Marcus Chew wrote, “This restriction kills decent massage center, sad to say this is extremely unnecessary. There are many other ways to control “improper” massage, concerned authority should consider again.”
August Chua wrote, ‘Will there be a rule to suggest you are only allowed to buy plastic knife instead of stainless steel knife just because knives can be used as an offensive weapon? Some people have full of ideas but fail to see the practical side. For businessmen, time is money not sitting on the chair blowing hot air.”
Lionel Nicholas Ng wrote, “Government damn lazy. Always want to do things the easy way at the expense of their citizens and honest businesses. Always blanket ban everything. Please let me a lawmaker in parliament also. I don’t have to think so hard to come up with these ideas as well.”
Richard Goh wrote, “Either you don’t control and let 24hrs spa open so many establishment over such a short span, and led to many hanky panky massage parlor forming, or you over control until those decent massage parlor suffers/customers looking for a late night good massage after work also suffer. Our dear government, you need to find a balance between under control and over control. You are paid extremely decent and don’t tell me you can only think of extreme measures. Go to the ground, understand what your people needs. Don’t stay in your suites and “think” what we need. Don’t assume just because you are given a strong mandate.”
Ignatius Koh wrote, “Lazy ass authorities. Blanket ruling when you can’t be bothered to target the illegal ones. All massage parlours to apply for licenses to operate. Regular and random checks should be conducted and if illegal activities are found to be carried out, you get shut down immediately. How difficult is that? Instead, innocent businesses pay the penalty for the errant ones, whom by the way, will find other ways to go around the new rulings anyway. Well done authorities!”
Mark Turner wrote, “10:30 seems a bit early to close. Especially Fri-Sat nights. Why not extend to midnight? They can still minimise the vice aspect by eliminating 24 hr spas. Sounds like echoes of the alcohol sale restriction.”

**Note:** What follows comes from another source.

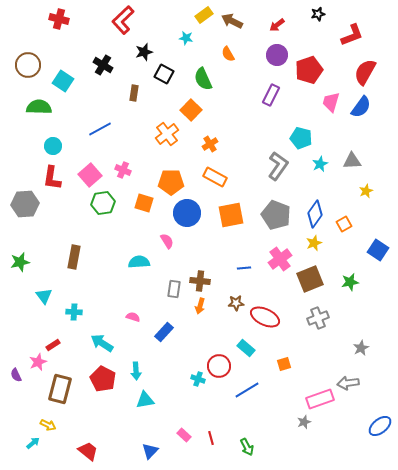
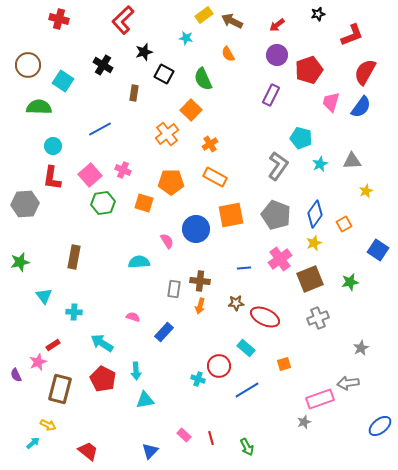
blue circle at (187, 213): moved 9 px right, 16 px down
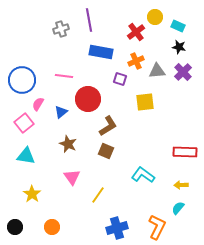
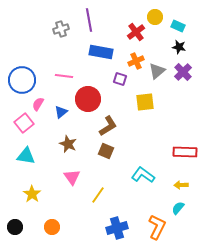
gray triangle: rotated 36 degrees counterclockwise
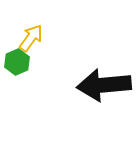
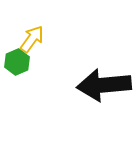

Dhil Nasir wrote, “What about monthly spotchecks for all spas and massage parlours? Or maybe a qualified ,trained and certified, licensed only masseurs can work in the establishment? Why because of certain bad seeds, you affect the good establish ones? It is so easy to recognise the bad seeds. I always see when one close down(got caught), another one will reopen back at the same spot. Cant you see the “owner” (different name but same person/shareholders) are playing the law game? One got caught, another one will take over but all will always be profitable. Dumb rules!”
Andrii Antiukhov wrote, “I return to home after 10 pm usually in Singapore need hard work to survive. And now only one way to go to spa is weekend, but in weekends now everything busy, already booked. Something stupid.”
Larry Tan wrote, “Singapore is really becoming unlivable. They are enacting all these rules in the name of “cleaning up” when in actual fact it’s just another way to profit from fines. Money faced government!”
Bernard Low wrote, “This show we pay millions get monkey solution by government. Just because of a few black sheep they affect many people. Most vice activities also happen in Pub and bar. Why they do not ask bar or pub to close at 10.30pm? most Pub and Bar and Spa operate at after office hour and the recent vice crack down are mainly at pub. Minister should come up with a better plan to help control since we paid them millions. But if the solution is so simple… why need them.”
Shaik Hafeez wrote, “Soon the government will impose that everyone sleep at 9pm.”